Should use pyvcf pending W-L/ProblematicSites_SARS-CoV2#4

Add tests of this transformer when this is addressed - these were inadvertently left out of #56.

running the tutorial yields a KeyError.

[Wed Aug 26 08:16:24 2020]
rule import_context_seqs:
    input: context-seqs.fasta
    output: context-seqs.qza
    jobid: 4

Traceback (most recent call last):
  File "/home/ctbrown/miniconda3/envs/genome-sampler/lib/python3.6/site-packages/qiime2/sdk/util.py", line 90, in parse_format
    format_record = pm.formats[format_str]
KeyError: 'GISAIDDNAFASTAFormat'

any thoughts?

add smaller data set for testing

The current Snakemake workflow takes a long time to run. We'll need a smaller data set (shorter sequences, I think) for efficient testing.

have filter_seqs return a log

It'd be useful to know which and how many sequences were filtered for being too long, too short, or too ambiguous.

move overridable configuration parameters from Snakefile to YAML file

This was suggested by one of our reviewers at F1000.
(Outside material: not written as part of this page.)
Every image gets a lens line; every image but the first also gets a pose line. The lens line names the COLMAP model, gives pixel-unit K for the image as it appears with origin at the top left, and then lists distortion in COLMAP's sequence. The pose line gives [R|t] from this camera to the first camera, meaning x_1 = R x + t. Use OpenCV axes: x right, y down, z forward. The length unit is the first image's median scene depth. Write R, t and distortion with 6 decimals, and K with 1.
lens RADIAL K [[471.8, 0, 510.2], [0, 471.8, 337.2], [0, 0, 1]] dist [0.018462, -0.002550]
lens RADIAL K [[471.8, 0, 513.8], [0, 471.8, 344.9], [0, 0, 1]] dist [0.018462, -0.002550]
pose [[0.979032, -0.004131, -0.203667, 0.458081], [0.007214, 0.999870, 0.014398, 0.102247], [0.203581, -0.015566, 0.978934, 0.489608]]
update install instructions in docs

Possibly to use packages.qiime2.org.

add action for importing sequences from NCBI

CI: rename actions/jobs/etc

Rename repo and plugin/package to `genome-sampler`

Bootstrap jupyterbook builds

See https://github.com/executablebooks/quantecon-mini-example/tree/master/.github/workflows
for reference.

Phase 1: build https://github.com/caporaso-lab/q2-covid-19/blob/master/docs/methods.md "as-is" (updating as we replace scripts with QIIME 2 actions).
Phase 2: integrate https://github.com/qiime2/sphinx-ext-qiime2 (once ready), so that we can get q2cli-executed outputs (just like on docs.qiime2.org).
Phase 3: replace q2cli commands with usage examples (will require new directives in sphinx-ext-qiime2).

Error in rule view_context_seqs

I am trying to run genome sampler over a 350k genomes dataset.
However, I got the following error:

[Mon Feb 15 09:51:35 2021]
Error in rule view_context_seqs:
jobid: 1
output: results_15fev21/context-seqs.qzv
shell:

qiime feature-table tabulate-seqs       --i-data results_15fev21/context-seqs.qza       --o-visualization results_15fev21/context-seqs.qzv

    (one of the commands exited with non-zero exit code; note that snakemake uses bash strict mode!)
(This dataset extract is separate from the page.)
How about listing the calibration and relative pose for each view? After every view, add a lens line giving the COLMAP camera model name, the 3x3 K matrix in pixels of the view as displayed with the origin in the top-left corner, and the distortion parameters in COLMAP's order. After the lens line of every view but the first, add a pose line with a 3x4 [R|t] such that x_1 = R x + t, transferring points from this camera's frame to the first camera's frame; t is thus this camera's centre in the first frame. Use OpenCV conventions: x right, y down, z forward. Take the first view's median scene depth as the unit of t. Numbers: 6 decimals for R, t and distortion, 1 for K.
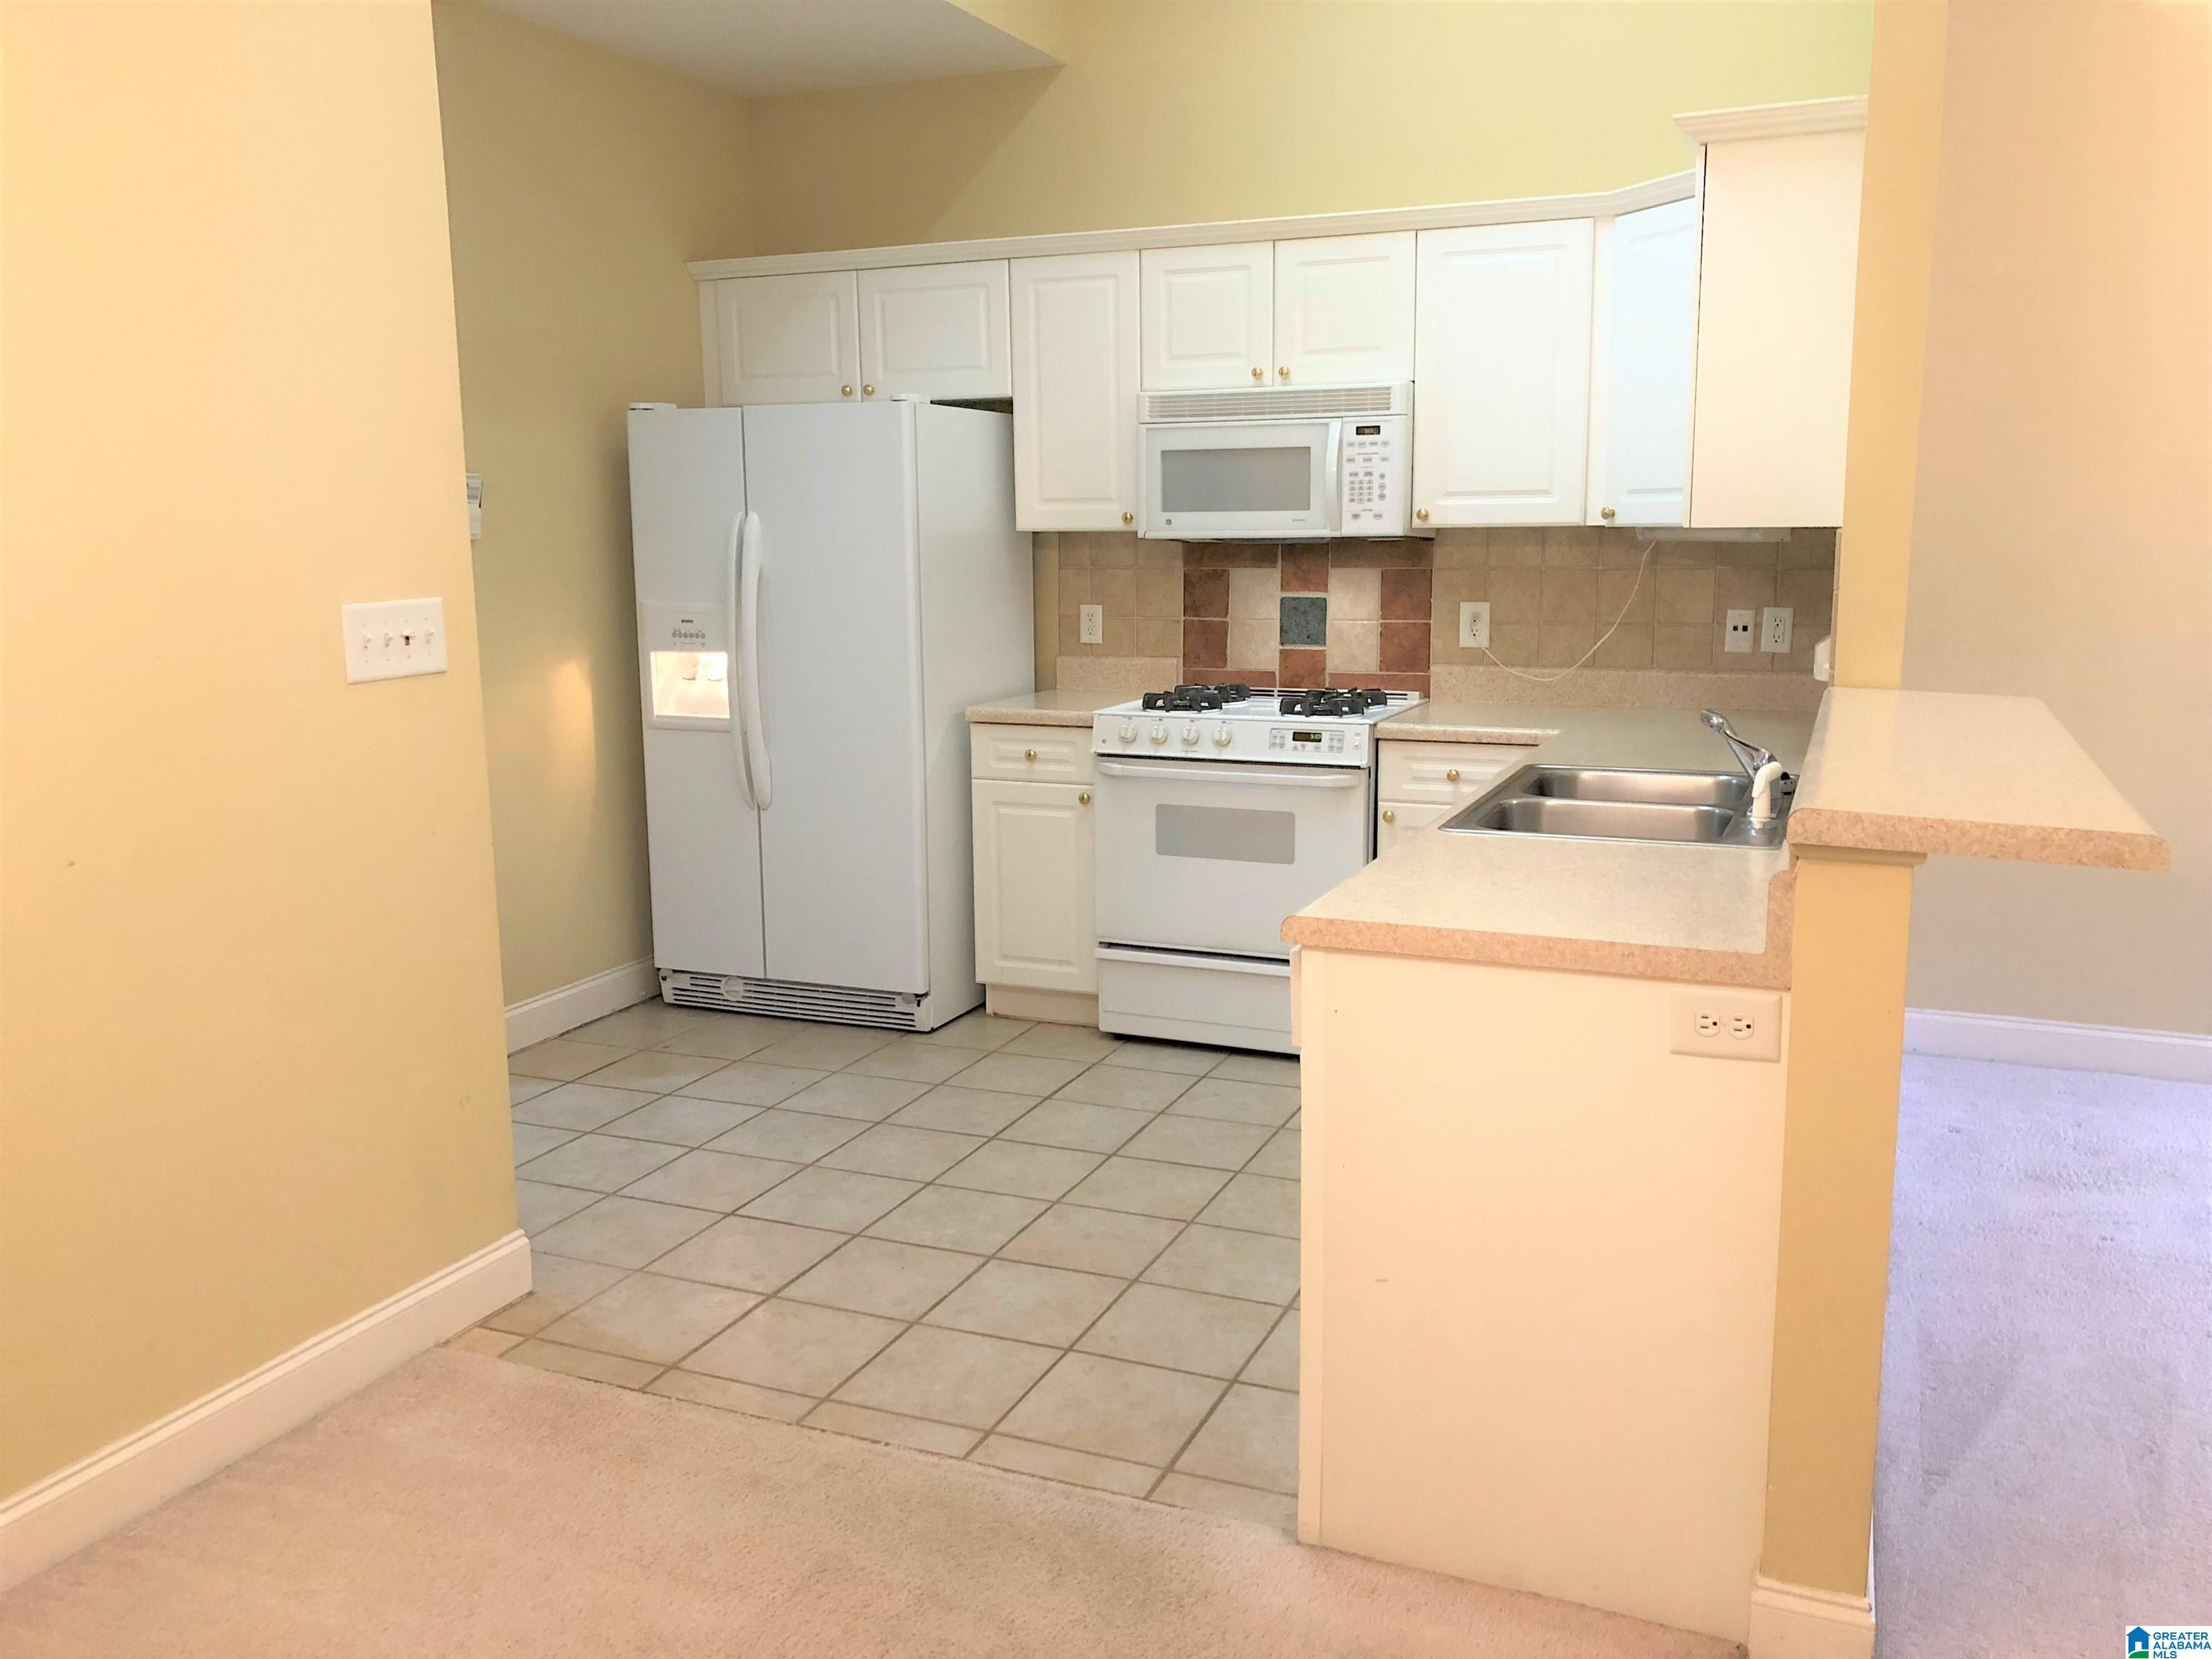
lens RADIAL K [[1784.7, 0, 1108.0], [0, 1784.7, 793.5], [0, 0, 1]] dist [0.039751, -0.047213]
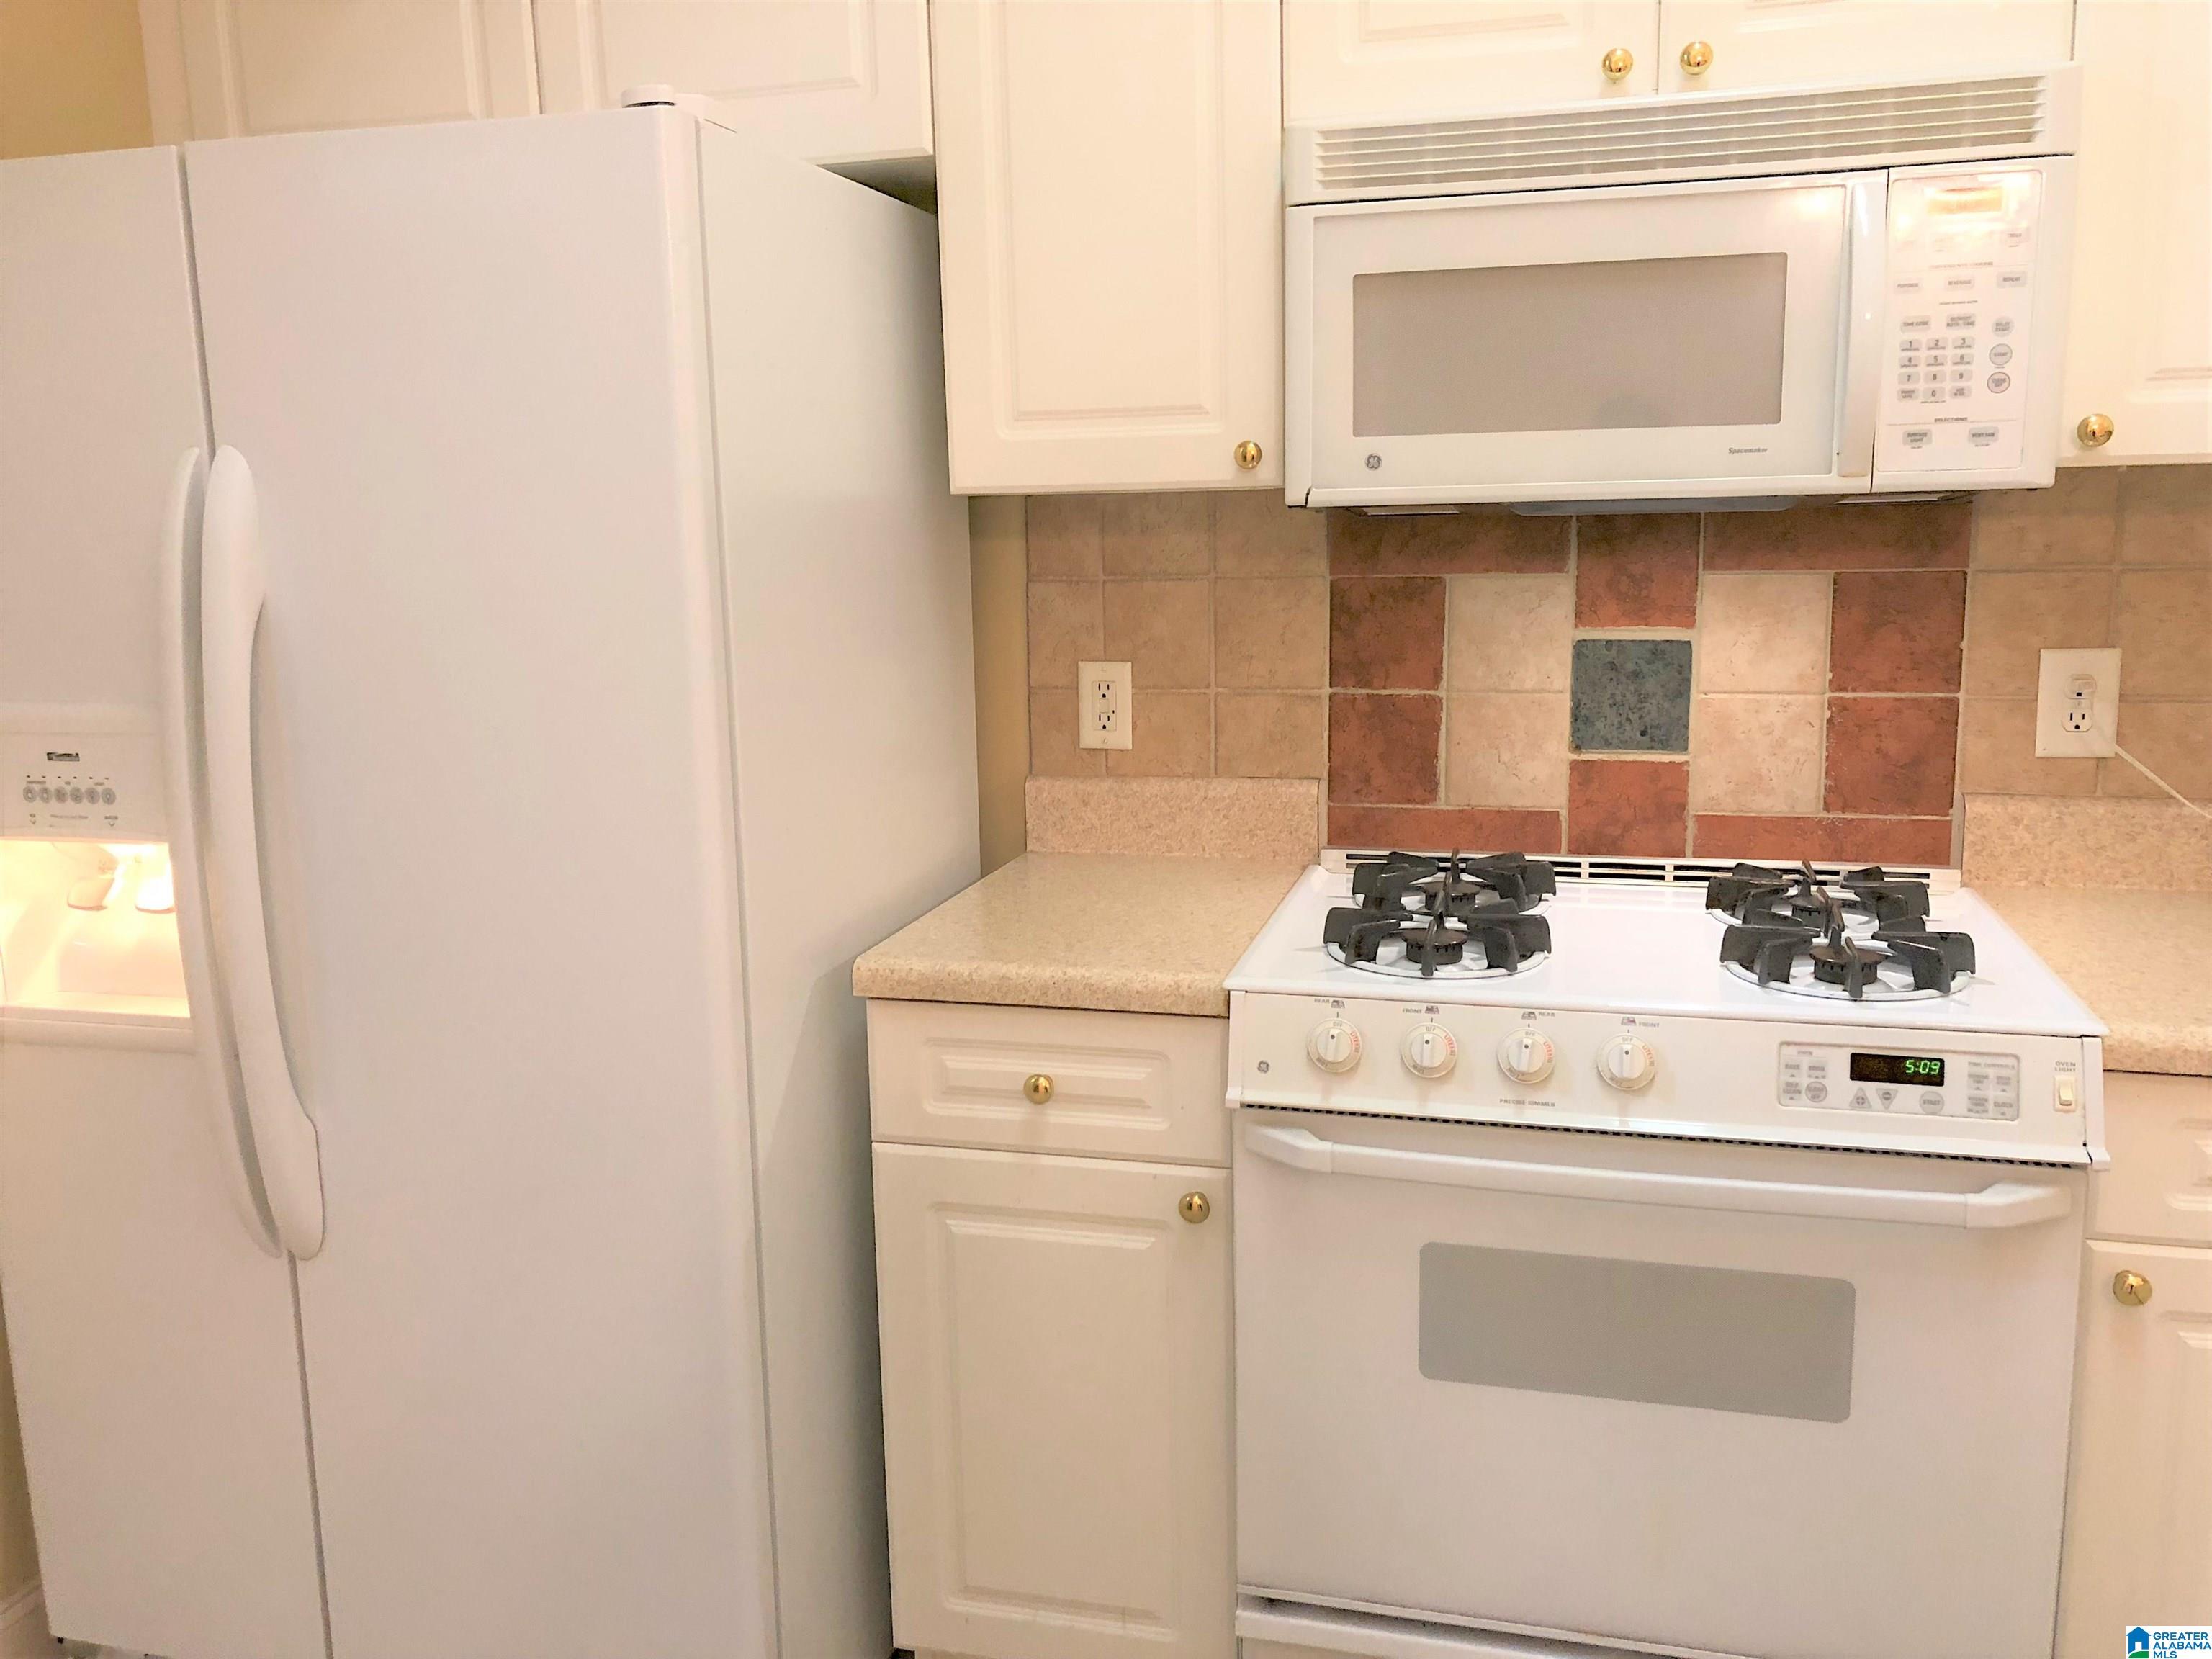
lens RADIAL K [[1803.7, 0, 1109.1], [0, 1803.7, 778.0], [0, 0, 1]] dist [-0.017866, 0.000844]
pose [[0.989434, -0.035188, 0.140650, -0.077136], [0.035103, 0.999379, 0.003088, -0.084576], [-0.140672, 0.001881, 0.990055, 0.606356]]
One interesting thing is that the computer froze for some seconds, the RAM memory was full. Do you believe it is a RAM issue?
My computer has 64Gb of ram.

allow user to define target size for subsampled collection of sequences

This came up on the QIIME 2 Forum here. This require some rethinking of how our subsamples are defined since (as far as I know) this isn't something we could achieve with vsearch (e.g., for sample-diversity), but this has come up for me as well, so I think it's something we'll run into again.

tutorial modifications

update name of doc file from methods.md to tutorial.md
break commands over multiple lines, like in the Q2 docs
add tutorial data to Snakemake folder, update instructions for accessing that data
[ ] Note however that usually you would perform some manual filtering and trimming between these two steps, so these two commands likely won’t get you a publication quality phylogeny. : note that we are working on adding more support of these steps this is now part of #67
Add suggestions on modifications that need to be made to Snakemake file to apply to non-tutorial data (e.g., update file names and N_THREADS)
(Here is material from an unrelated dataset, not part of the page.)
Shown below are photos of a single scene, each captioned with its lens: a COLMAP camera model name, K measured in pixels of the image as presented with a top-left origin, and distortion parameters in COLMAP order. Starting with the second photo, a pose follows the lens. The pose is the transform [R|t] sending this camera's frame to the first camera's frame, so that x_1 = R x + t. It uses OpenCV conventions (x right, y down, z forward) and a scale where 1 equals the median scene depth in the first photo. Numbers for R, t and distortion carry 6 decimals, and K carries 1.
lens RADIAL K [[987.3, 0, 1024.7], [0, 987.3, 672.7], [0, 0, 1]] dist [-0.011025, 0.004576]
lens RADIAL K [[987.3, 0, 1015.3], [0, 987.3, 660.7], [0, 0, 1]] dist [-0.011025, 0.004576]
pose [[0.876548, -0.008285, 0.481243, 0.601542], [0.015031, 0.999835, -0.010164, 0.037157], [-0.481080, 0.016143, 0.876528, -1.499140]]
Add GitHub issue templates

It would be useful to collect some basic information when new issues come in, we could look at the templates defined here as a basis:

https://github.com/qiime2/template-repo/tree/master/github_templates/templates/ISSUE_TEMPLATE

illustrate sampling of focal sequences in tutorial

This came up in peer review.

vsearch actions need different percent_id parameters in Snakemake

sample-diversity should be 0.9990 by default and sample-neighbors should be 0.9999 by default

select sequences with fewest degenerate characters in sample-diversity

We'll need to see if vsearch has options for this. If not, we should be able to achieve this by sorting sequences based on their fraction of degenerate characters prior to clustering, so that the sequences with the smallest fraction of degenerate characters are most likely to become cluster centroids.